#### EXERCISE INPUTS

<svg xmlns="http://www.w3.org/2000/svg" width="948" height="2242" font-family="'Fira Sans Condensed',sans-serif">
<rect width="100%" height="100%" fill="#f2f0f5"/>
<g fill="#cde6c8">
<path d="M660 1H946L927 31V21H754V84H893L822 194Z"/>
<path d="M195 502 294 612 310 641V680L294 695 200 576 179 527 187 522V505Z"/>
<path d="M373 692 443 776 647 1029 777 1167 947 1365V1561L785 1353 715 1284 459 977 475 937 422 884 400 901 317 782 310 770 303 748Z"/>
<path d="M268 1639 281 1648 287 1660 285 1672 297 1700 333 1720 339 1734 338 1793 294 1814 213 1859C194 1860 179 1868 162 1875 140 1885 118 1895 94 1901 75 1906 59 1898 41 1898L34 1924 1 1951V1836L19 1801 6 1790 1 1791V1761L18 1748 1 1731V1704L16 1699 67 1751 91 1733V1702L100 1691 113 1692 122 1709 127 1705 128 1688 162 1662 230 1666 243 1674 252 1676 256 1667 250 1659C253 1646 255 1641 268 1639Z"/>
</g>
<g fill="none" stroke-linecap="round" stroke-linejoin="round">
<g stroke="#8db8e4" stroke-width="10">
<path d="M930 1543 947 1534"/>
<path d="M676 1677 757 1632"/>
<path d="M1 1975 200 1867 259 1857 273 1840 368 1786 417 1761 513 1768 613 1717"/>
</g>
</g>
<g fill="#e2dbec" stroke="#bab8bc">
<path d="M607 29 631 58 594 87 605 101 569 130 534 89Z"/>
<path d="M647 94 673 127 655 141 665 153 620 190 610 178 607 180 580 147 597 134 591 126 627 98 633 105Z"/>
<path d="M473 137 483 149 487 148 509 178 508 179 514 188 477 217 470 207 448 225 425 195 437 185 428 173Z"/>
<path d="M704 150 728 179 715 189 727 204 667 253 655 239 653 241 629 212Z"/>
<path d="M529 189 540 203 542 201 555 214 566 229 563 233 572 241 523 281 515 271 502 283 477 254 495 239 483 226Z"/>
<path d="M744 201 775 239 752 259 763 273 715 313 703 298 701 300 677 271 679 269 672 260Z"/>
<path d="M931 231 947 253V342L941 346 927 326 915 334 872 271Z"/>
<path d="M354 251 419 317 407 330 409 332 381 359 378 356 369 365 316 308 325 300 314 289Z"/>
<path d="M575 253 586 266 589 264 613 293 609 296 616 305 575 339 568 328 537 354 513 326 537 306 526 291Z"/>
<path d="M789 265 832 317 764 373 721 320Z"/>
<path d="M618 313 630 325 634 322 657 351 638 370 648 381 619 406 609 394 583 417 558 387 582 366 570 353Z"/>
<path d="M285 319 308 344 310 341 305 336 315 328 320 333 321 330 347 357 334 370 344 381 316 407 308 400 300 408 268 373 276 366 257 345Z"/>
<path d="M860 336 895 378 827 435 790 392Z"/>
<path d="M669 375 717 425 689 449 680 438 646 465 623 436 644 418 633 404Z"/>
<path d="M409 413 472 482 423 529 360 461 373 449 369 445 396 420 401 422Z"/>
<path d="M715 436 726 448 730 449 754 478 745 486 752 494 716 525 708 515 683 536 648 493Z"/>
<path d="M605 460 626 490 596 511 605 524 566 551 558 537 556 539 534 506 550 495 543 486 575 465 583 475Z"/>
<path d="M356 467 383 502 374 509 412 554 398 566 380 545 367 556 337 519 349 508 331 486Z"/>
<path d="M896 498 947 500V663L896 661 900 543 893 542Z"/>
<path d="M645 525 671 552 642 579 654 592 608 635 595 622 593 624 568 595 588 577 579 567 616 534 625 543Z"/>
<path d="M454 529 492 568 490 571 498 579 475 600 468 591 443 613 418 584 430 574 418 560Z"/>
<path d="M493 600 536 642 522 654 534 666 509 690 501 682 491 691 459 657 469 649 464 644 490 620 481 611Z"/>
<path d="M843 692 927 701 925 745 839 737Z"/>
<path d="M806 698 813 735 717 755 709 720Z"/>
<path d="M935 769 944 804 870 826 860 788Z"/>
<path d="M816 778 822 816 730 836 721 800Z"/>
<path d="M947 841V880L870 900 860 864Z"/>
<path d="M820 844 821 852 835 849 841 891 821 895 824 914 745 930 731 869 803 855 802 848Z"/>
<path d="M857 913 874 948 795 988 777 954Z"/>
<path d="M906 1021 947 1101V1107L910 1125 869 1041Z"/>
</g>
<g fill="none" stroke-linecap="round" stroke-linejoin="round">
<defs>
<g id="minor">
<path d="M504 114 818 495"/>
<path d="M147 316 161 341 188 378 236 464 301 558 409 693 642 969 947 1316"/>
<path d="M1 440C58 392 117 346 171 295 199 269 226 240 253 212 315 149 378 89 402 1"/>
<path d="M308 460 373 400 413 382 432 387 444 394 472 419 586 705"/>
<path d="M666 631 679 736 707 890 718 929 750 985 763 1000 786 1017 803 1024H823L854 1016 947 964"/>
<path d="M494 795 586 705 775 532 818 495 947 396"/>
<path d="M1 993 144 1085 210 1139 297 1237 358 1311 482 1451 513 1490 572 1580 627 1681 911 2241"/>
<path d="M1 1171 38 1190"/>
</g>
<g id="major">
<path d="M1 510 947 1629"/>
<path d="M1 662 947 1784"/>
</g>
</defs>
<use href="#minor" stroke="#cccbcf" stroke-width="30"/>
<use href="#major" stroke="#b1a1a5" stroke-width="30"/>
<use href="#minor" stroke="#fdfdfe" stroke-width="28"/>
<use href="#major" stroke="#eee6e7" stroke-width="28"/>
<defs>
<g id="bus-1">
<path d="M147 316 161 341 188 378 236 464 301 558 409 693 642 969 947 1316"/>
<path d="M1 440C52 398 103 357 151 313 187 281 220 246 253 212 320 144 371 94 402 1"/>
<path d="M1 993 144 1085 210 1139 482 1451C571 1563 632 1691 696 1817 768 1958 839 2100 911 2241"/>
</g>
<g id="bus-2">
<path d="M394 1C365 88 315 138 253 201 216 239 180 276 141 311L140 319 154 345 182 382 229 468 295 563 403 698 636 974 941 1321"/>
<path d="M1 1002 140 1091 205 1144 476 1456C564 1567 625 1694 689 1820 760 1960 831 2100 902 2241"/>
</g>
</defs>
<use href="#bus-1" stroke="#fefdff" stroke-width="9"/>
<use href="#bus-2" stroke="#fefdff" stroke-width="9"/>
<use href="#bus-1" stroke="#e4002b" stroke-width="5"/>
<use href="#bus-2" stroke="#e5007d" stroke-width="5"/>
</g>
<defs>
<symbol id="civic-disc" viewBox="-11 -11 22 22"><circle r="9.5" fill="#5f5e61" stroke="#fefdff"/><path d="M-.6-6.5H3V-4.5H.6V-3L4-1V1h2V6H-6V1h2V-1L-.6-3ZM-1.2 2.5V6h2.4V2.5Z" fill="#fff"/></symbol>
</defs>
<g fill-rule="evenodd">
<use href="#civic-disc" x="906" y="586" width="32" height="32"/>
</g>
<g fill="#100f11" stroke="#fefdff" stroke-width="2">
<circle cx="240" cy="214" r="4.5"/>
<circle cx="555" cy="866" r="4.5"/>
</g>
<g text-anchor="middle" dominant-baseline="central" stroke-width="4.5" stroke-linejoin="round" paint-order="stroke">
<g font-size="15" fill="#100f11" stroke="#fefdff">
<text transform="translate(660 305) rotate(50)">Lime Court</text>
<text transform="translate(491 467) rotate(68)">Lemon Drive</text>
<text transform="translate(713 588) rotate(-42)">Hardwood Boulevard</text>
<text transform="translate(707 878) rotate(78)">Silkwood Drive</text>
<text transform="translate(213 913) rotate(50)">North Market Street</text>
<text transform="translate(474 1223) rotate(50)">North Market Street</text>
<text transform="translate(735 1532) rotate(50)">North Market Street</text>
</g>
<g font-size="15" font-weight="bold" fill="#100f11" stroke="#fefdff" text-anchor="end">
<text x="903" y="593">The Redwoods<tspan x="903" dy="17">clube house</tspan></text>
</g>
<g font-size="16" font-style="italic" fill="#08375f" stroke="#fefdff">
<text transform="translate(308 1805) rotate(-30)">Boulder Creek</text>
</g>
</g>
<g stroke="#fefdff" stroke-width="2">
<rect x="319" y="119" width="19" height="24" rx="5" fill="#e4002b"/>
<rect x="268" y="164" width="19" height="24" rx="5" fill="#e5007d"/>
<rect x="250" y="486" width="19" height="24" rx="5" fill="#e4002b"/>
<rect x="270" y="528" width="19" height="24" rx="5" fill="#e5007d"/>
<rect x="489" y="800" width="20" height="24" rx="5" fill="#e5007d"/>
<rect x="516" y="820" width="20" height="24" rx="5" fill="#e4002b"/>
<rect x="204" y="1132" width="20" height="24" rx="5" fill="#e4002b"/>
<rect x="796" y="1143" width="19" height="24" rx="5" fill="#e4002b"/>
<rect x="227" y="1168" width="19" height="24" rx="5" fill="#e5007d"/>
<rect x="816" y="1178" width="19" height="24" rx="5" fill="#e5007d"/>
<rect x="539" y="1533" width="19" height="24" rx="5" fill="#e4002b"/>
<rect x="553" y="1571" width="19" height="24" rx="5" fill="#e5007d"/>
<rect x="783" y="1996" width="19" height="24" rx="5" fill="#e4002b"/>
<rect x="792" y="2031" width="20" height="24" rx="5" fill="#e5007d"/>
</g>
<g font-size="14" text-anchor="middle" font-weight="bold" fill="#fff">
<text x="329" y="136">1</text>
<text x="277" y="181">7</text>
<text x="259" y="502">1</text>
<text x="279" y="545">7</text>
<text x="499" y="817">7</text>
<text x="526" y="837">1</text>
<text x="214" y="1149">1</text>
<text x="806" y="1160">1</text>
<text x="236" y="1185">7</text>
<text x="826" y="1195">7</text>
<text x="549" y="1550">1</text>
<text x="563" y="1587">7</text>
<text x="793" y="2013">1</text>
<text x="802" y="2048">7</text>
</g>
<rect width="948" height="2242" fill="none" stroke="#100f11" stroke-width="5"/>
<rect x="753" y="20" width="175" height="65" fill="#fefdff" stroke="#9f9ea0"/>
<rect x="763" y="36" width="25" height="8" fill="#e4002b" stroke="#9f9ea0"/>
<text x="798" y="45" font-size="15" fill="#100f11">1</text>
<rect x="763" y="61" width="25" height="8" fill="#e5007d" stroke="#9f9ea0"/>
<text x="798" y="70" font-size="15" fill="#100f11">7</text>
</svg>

########

▶ _EXERCISE INSTRUCTIONS_:
Search the records for the word "rotate" and return every line that holds it.

▶ _YOUR RESPONSE_:
<text transform="translate(660 305) rotate(50)">Lime Court</text>
<text transform="translate(491 467) rotate(68)">Lemon Drive</text>
<text transform="translate(713 588) rotate(-42)">Hardwood Boulevard</text>
<text transform="translate(707 878) rotate(78)">Silkwood Drive</text>
<text transform="translate(213 913) rotate(50)">North Market Street</text>
<text transform="translate(474 1223) rotate(50)">North Market Street</text>
<text transform="translate(735 1532) rotate(50)">North Market Street</text>
<text transform="translate(308 1805) rotate(-30)">Boulder Creek</text>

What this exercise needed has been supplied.